Using special glasses, viewers and live feeds, MVUSD students learned all about the rare celestial event dubbed, "The Great American Eclipse."
At Armada Elementary School, fourth-grade teacher Stephanie Steele purchased special viewing glasses for her class. After about a week of science lessons studying what causes eclipses, the students had the opportunity to see the event with their own eyes through the glasses.
Physics and engineering students at Valley View High School researched the pinhole projection method of viewing the eclipse and then created their own versions to see what worked best. The students gathered on the football field for the morning to test their viewers and make changes to make the best projection of the sun partially covered by the moon.
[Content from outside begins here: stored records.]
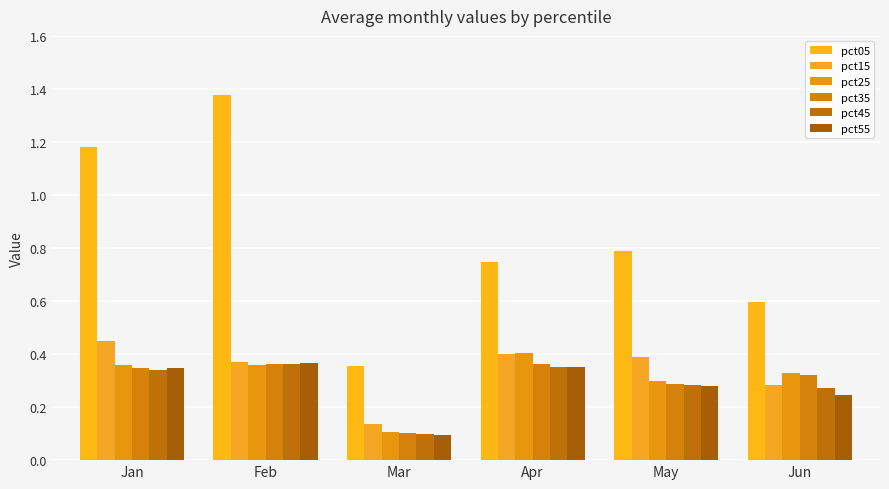

The pct45 series shows 0.5 at Jun. True or false?

False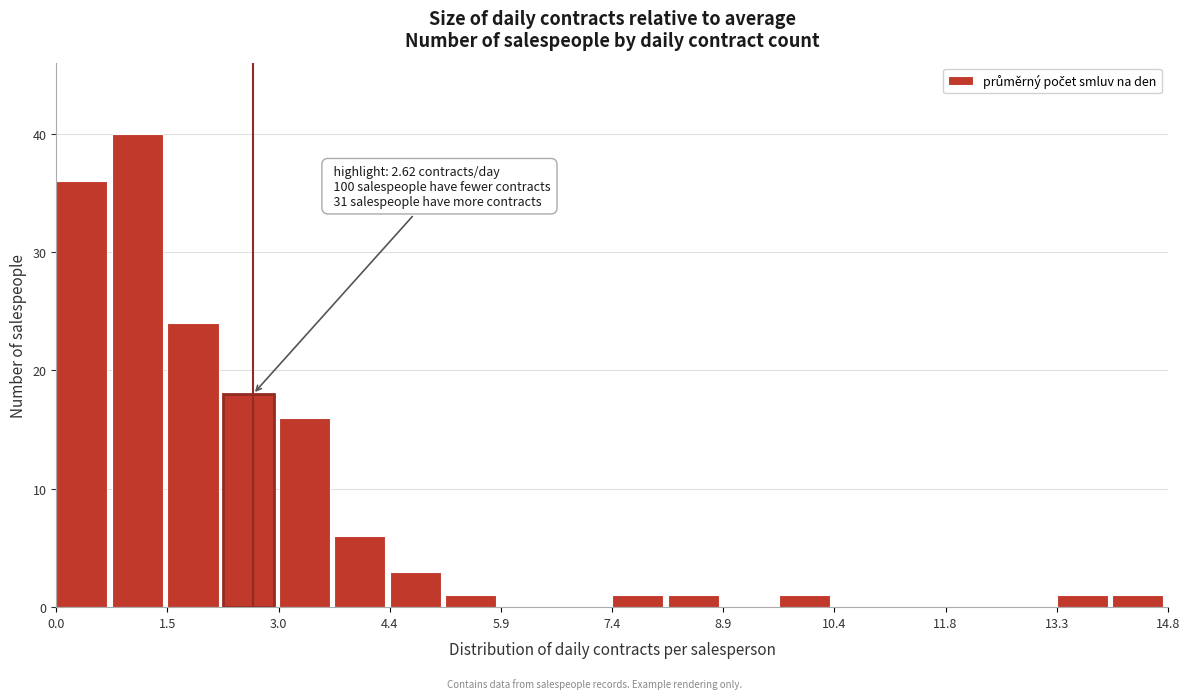

Read against the x-axis, roughly where is the centre of the tallest bar?

1.0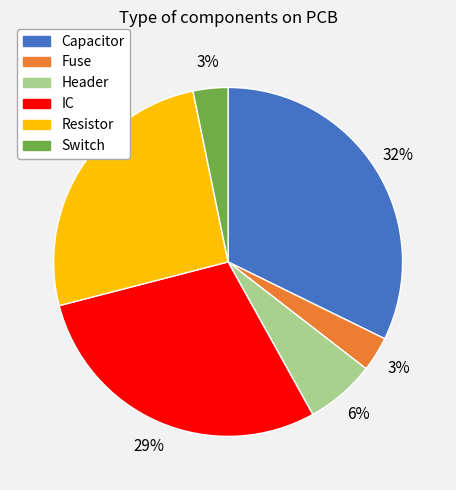

True or false: Header accounts for 6% of the total.

True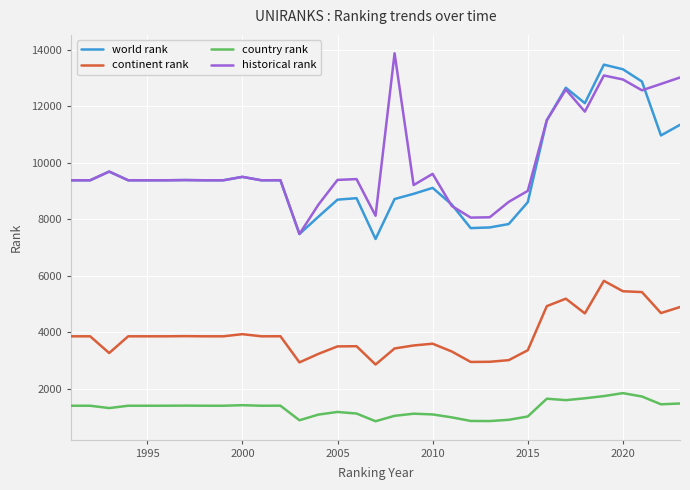

What is the minimum value for country rank?

855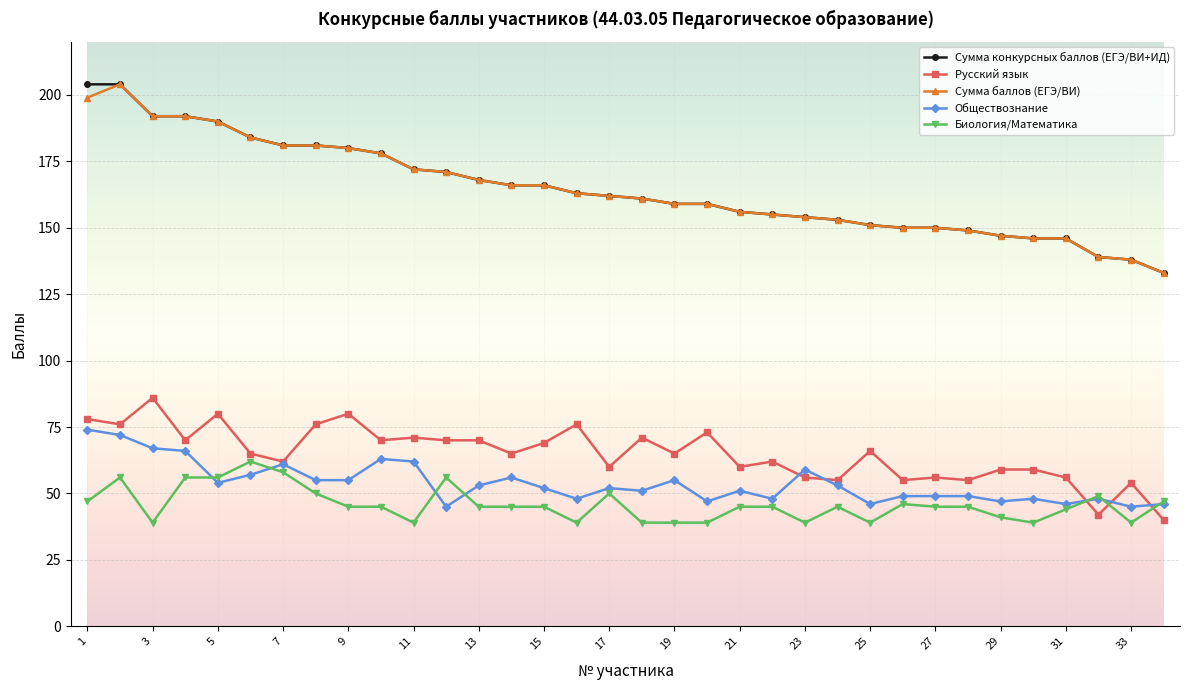

What is the sum of all Сумма конкурсных баллов (ЕГЭ/ВИ+ИД) values?

5600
"This is a lifetime memory, they want to remember where the were when 'The Great American Eclipse' happened and they want to be able to tell everyone in their lives and their future that they got to see it," said Valley View physics and engineering teacher Stacy Katzenstein.
At Badger Springs Middle School, students also made pinhole cameras and science teacher Eric Palomino set up a telescope with a solar filter so students could safely see the eclipse. Students also had the chance to take turns using approved solar glasses.
All students at North Ridge Elementary School got a chance to see the eclipse thanks to the Roadrunner Booster Club. The club purchased solar viewers for each student.
Art students at Vista Heights Middle School took a fun approach to the pinhole viewer, by making it the shape of California, with a hole to project the moon on the locations of the capital Sacramento and Moreno Valley.
It was a day of excitement and hands-on learning that students will remember for years to come.